Just like humans, most dogs (and some cats) find chocolate irresistible. Theobromine and caffeine are the two primary toxins found in chocolate. Darker, bitterer chocolates tend to contain more of these chemicals. Severity of the poisoning will depend on the size of the animal and the potency of the chocolate. Gastrointestinal upset, rapid breathing/heart rate, seizures, and even cardiac failure and coma can result from chocolate ingestion.
A common way pets come into contact with insecticides is through eating treated grass or insect bait stations inside the house. Insecticides may cause chemical burns, central nervous system depression, drooling, seizures, and even death. If you have recently treated your lawn or your house with any sort of pesticide or insect killer, it’s best to keep pets away from it.
Stick to old-fashioned snap traps for pest control – almost all rat poisons can be fatal to cats and dogs if ingested. Anticoagulant poison, the most common type of rat treatment, can cause internal bleeding if a pet snacks on it. Other varieties of poisons can cause brain swelling, kidney failure, or even a buildup of toxic gas in your pet’s stomach. It’s important to keep in mind that pets may become poisoned by eating dead rats or mice that have been exposed to poison.
Houseplants make excellent decorations, but can pose some serious risk to pets if ingested. Sago palm, azaleas, tulips, and lilies are some of the most common toxic plants encountered by pets. Check the ASPCA’s toxic and nontoxic plant list to make sure your favorite plant isn’t a health risk to your pet.
- Garden Products
Fertilizers, weed-killers, mulch, and fungicides can all be toxic to pets. Many dogs find fertilizer and other lawn treatments irresistible, and will eat as much as possible if given the chance. Depending on the makeup of the fertilizer, this may mean accidental ingestion of insecticides, toxic compounds, or foreign bodies that can obstruct the gastrointestinal system.
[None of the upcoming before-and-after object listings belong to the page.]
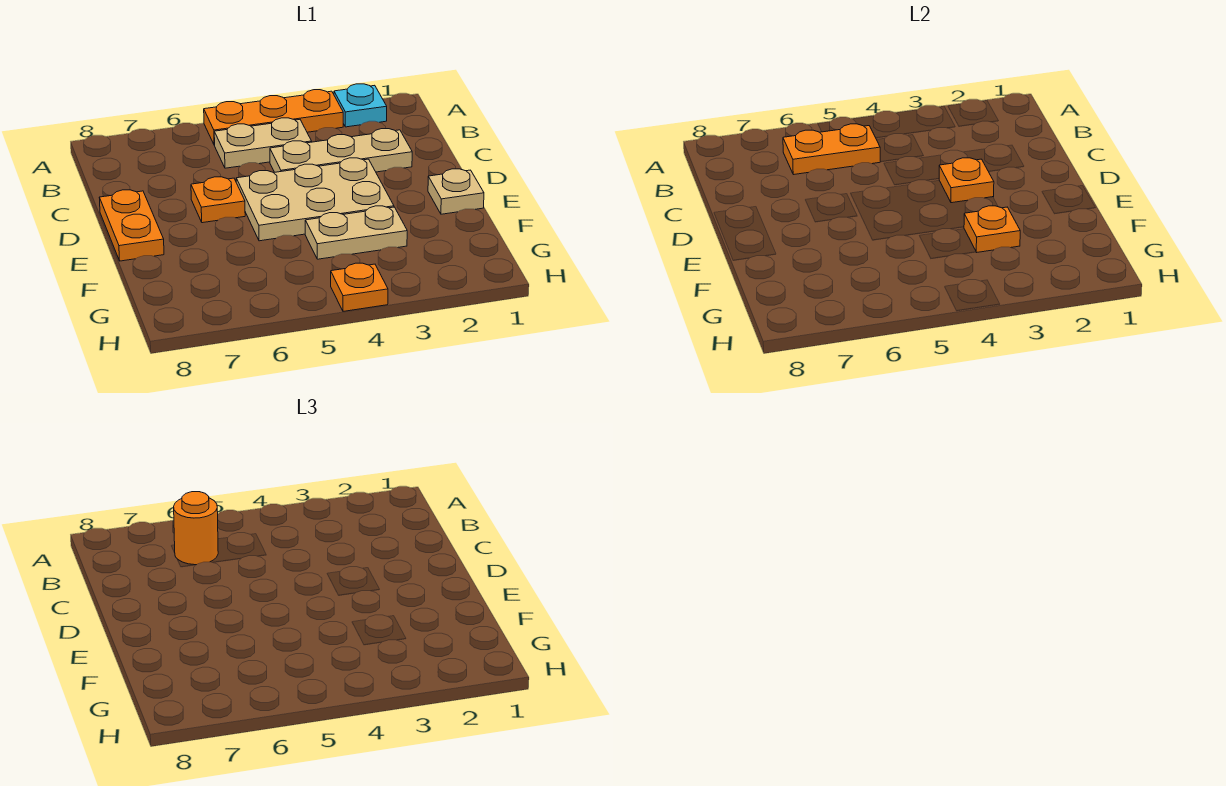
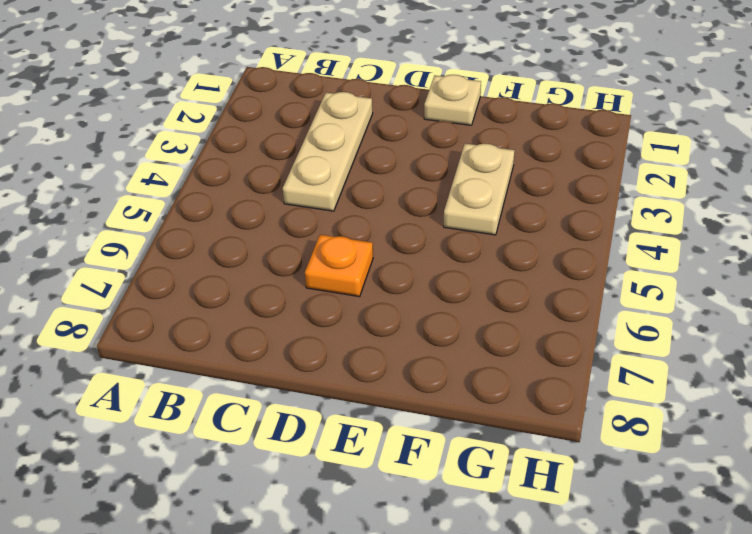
none -> cyan 1x1 plate [334,84,387,127]
none -> orange 1x3 plate [204,90,343,145]
none -> tan 1x2 plate [214,118,312,168]

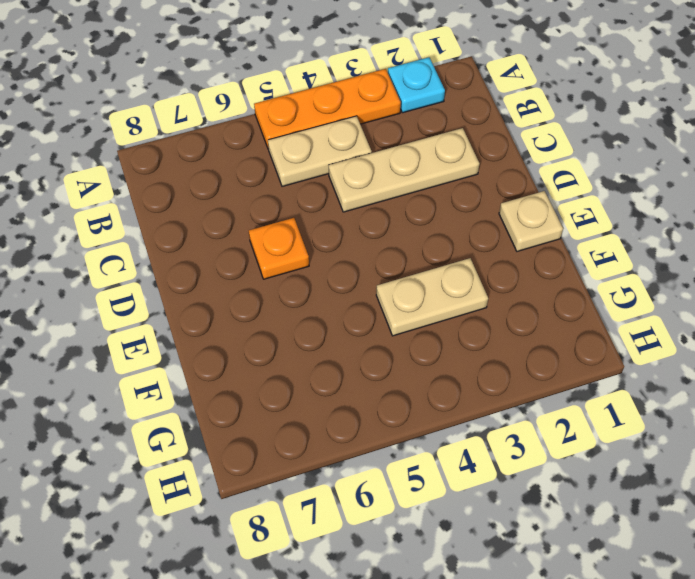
none -> tan 2x3 plate [236,158,394,241]
none -> orange 1x2 plate [99,190,164,261]
none -> orange 1x1 plate [331,263,388,311]

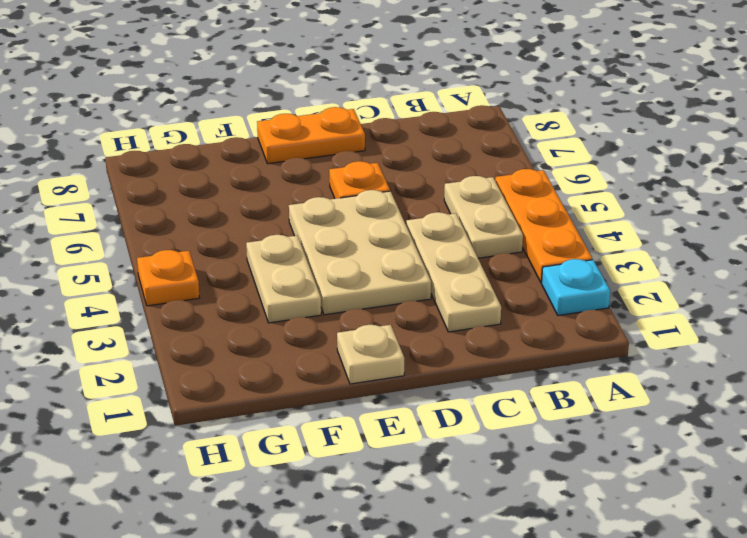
none -> orange 1x2 plate [783,124,880,175]
none -> orange 1x1 plate [939,158,994,203]
none -> orange 1x1 plate [964,206,1020,253]

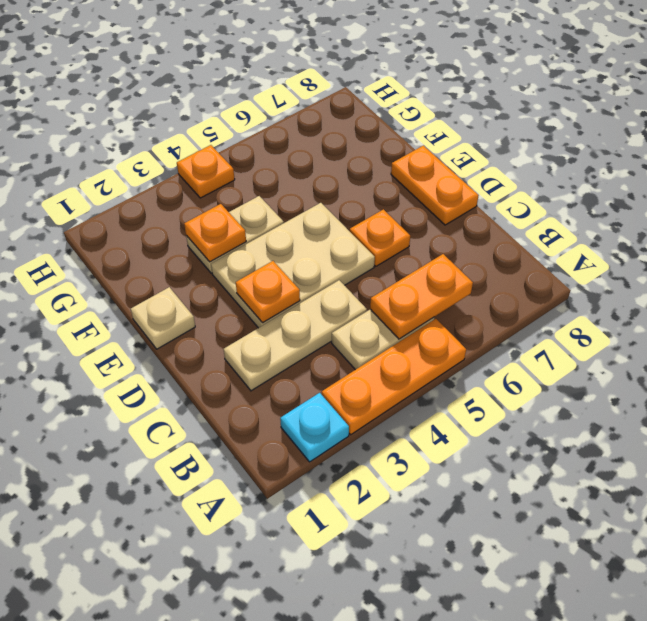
none -> orange 1x1 round brick [174,492,218,565]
Keep pets away from a freshly treated lawn, and store the fertilizer somewhere where pets can’t access it, like a high shelf in the garage.
Thankfully, there are many tools out there to help keep pet parents educated on potential poisons and toxins. The APCC and Pet Poison Helpline’s websites, as well as the APCC’s free app all provide pet owners with a wide variety of information about toxic substances, including tools to calculate severity of poisoning and guidance on the proper steps to take for the specific substance encountered.